◆ Problem
Could you reproduce the lines below from the one with "Klassische Kunst als bewusstes Zeichen" through the one with "Денвере и VertrigoServ можно юзать от туда)"? Keep both ends and add nothing.

Collected data
☆ ☆ ☆

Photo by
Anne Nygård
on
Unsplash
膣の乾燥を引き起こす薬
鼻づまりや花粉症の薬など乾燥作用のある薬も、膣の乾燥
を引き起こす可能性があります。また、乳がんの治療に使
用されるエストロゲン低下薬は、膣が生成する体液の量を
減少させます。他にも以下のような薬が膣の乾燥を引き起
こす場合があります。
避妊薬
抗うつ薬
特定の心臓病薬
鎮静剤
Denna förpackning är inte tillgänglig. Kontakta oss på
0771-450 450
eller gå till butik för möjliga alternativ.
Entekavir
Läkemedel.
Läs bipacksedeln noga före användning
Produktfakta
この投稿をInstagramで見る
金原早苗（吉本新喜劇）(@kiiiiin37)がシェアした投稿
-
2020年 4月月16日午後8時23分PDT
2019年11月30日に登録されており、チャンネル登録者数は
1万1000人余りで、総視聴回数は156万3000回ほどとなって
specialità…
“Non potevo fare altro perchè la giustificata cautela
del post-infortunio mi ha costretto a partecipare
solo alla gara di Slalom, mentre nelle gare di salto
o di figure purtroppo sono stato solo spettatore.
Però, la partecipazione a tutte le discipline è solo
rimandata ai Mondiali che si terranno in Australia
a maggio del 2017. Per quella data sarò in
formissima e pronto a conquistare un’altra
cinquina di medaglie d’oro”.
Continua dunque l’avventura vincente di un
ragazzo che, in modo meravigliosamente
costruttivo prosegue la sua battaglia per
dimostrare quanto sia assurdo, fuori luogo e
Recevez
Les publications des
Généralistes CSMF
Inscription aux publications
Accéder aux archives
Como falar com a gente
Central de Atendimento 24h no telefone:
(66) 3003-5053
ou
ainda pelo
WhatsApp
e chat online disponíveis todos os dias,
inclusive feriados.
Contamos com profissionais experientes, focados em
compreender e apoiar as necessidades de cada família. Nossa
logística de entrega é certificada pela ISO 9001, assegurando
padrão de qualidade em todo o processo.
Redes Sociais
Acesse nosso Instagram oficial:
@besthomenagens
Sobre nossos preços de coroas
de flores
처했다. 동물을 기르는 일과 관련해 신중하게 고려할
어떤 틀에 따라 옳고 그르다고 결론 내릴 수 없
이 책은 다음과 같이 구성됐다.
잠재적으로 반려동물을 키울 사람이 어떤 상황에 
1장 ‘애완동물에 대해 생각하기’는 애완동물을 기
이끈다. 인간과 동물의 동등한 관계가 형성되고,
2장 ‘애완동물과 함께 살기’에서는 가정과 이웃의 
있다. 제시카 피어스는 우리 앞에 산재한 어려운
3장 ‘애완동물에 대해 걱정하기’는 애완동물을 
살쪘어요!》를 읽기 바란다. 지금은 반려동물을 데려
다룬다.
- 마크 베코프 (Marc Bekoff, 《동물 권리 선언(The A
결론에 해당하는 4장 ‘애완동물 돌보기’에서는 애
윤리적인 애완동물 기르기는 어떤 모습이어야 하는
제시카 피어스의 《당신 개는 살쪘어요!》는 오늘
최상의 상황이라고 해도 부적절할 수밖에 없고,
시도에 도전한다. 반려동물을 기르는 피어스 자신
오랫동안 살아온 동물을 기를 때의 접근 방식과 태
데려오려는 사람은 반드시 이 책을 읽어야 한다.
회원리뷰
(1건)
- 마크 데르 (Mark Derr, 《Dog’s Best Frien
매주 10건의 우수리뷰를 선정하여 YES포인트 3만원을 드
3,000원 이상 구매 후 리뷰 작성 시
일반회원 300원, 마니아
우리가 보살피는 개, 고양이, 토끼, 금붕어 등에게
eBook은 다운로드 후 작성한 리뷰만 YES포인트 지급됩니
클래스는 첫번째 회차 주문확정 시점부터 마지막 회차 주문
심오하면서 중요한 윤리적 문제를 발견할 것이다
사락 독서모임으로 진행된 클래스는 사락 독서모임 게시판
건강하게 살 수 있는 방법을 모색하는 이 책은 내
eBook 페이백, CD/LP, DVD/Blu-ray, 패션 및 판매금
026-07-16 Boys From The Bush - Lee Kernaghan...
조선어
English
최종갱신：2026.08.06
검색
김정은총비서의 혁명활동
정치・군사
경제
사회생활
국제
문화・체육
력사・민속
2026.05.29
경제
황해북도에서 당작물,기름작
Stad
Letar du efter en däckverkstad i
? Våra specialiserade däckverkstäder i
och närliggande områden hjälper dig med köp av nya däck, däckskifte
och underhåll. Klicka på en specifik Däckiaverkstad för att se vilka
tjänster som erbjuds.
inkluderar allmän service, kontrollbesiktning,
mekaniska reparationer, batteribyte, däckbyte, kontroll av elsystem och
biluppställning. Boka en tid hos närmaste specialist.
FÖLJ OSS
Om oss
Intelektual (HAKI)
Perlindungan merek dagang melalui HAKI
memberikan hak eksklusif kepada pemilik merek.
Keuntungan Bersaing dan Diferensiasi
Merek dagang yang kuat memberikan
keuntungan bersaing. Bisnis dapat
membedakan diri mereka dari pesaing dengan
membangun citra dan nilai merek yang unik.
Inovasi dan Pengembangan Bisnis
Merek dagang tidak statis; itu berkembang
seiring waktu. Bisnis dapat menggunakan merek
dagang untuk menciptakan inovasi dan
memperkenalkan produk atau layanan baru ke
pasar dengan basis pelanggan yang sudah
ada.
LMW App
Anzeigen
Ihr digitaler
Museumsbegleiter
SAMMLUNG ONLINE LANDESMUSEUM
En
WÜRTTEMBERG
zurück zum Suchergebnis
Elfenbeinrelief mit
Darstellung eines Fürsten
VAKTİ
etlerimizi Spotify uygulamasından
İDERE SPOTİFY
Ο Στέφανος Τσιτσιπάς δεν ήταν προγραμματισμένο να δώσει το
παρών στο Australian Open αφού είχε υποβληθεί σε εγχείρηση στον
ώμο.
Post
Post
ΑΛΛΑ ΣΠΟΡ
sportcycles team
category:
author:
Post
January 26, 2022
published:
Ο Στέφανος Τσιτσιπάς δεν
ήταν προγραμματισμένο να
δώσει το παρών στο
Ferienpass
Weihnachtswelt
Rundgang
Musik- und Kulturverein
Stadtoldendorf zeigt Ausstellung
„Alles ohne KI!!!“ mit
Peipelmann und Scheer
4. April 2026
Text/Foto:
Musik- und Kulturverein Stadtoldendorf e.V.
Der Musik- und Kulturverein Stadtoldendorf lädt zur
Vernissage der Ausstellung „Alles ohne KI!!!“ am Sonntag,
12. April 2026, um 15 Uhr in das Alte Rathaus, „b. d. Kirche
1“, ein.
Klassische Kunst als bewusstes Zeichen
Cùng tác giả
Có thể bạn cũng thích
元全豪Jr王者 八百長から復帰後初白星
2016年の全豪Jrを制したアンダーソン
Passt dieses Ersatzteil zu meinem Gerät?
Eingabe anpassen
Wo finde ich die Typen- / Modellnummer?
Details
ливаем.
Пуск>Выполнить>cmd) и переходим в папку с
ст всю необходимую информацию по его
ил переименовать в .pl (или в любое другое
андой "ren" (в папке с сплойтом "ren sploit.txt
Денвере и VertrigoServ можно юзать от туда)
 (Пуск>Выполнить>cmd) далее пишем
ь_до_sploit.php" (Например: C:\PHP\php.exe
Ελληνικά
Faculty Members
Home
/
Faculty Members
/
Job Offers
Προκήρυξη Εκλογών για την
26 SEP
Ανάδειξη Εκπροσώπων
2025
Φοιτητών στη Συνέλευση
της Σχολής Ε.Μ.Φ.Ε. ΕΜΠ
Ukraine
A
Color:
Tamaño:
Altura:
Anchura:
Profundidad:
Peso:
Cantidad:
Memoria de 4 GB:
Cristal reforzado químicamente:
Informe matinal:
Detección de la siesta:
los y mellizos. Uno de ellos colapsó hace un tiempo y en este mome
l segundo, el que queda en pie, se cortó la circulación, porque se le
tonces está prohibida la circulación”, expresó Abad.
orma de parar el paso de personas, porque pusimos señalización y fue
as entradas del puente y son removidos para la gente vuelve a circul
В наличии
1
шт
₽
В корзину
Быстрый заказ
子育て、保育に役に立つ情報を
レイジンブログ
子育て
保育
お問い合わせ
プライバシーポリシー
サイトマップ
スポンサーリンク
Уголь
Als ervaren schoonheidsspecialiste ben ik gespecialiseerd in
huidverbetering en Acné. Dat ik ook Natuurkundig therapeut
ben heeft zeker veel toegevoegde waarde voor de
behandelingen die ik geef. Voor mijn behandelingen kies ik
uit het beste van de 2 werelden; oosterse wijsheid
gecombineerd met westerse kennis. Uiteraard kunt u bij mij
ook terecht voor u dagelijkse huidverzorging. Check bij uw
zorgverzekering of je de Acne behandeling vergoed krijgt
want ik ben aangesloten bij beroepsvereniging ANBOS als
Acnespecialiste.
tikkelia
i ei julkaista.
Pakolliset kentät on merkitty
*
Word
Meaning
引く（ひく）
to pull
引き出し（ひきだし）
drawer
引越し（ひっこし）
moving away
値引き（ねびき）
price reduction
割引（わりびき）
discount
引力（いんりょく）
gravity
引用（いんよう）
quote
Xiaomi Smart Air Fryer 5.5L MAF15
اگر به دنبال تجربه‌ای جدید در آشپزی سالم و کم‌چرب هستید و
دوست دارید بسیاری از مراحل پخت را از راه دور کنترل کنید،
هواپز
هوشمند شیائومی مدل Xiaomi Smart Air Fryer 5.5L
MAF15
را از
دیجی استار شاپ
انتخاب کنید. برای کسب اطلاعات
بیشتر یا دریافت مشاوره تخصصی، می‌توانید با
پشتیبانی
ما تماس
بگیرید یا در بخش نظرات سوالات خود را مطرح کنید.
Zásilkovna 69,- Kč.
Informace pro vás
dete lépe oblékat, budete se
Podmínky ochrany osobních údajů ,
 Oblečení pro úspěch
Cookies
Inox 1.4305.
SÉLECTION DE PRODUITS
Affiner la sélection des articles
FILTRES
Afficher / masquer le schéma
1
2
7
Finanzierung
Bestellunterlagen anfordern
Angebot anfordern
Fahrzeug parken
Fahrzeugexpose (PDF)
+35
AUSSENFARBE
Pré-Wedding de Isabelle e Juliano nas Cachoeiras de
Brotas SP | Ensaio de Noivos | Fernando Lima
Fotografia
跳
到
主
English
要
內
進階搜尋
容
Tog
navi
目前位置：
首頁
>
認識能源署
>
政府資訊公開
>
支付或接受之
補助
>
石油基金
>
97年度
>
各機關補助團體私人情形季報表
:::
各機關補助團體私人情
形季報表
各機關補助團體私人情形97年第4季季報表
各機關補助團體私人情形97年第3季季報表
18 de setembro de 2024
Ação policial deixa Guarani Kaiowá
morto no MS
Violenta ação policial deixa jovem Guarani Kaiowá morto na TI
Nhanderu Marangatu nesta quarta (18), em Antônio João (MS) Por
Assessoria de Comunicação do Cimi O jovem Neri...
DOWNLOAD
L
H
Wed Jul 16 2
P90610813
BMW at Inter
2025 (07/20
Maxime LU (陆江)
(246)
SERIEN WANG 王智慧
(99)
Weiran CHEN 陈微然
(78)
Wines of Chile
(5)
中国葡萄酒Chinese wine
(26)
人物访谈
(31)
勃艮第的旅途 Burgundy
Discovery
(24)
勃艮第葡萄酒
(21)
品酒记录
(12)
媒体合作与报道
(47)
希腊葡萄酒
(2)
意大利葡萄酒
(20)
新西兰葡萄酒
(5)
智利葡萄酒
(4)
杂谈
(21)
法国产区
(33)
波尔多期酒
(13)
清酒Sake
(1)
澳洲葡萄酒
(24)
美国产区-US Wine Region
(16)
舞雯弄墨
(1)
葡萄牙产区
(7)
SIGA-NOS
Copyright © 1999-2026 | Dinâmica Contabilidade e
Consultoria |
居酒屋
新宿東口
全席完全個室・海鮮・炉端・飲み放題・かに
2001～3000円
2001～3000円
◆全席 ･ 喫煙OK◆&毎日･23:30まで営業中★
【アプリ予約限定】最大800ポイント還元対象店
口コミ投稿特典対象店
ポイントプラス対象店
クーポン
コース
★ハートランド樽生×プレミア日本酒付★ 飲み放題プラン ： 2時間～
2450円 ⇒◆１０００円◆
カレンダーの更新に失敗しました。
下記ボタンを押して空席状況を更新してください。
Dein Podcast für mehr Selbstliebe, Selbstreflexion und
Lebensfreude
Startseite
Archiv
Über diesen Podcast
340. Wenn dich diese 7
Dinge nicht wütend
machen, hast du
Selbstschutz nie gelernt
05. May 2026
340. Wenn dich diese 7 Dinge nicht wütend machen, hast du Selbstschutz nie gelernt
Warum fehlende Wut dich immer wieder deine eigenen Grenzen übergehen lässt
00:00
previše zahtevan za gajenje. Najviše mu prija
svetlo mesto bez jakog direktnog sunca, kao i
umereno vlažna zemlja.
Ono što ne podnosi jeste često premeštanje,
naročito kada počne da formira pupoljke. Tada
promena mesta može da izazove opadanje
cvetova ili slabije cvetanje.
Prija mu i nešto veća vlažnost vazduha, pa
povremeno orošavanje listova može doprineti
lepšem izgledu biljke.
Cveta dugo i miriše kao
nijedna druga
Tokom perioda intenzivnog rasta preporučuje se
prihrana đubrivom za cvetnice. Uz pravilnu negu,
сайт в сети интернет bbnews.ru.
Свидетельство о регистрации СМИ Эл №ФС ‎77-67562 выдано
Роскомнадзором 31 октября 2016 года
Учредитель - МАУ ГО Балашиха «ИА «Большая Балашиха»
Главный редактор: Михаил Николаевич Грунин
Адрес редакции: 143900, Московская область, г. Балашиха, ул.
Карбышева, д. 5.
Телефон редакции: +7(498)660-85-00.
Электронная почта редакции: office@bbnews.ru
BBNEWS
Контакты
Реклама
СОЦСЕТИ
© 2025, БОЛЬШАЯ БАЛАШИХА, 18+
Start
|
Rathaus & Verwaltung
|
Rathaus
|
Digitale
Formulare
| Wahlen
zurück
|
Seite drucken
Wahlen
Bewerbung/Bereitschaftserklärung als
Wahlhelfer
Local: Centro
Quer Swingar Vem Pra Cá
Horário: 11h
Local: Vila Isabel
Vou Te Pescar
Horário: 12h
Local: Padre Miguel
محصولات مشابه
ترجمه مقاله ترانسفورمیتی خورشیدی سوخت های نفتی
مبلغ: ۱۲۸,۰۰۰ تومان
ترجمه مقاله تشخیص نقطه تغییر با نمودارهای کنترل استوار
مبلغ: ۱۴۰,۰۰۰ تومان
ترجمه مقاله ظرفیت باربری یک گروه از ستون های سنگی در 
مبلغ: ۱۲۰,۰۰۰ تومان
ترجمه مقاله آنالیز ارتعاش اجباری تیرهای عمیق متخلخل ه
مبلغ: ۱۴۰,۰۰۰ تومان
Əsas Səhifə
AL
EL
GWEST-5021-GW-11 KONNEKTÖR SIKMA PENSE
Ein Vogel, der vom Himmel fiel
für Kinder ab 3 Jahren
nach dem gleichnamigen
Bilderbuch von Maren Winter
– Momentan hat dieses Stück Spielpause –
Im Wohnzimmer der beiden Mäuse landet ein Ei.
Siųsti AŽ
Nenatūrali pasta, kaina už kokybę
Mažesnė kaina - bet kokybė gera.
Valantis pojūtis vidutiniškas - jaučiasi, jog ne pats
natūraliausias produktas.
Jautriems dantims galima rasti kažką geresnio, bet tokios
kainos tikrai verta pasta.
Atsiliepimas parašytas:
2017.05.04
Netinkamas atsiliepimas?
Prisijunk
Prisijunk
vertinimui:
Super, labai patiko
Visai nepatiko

☆ ☆ ☆

◆ Response box
Klassische Kunst als bewusstes Zeichen
Cùng tác giả
Có thể bạn cũng thích
元全豪Jr王者 八百長から復帰後初白星
2016年の全豪Jrを制したアンダーソン
Passt dieses Ersatzteil zu meinem Gerät?
Eingabe anpassen
Wo finde ich die Typen- / Modellnummer?
Details
ливаем.
Пуск>Выполнить>cmd) и переходим в папку с
ст всю необходимую информацию по его
ил переименовать в .pl (или в любое другое
андой "ren" (в папке с сплойтом "ren sploit.txt
Денвере и VertrigoServ можно юзать от туда)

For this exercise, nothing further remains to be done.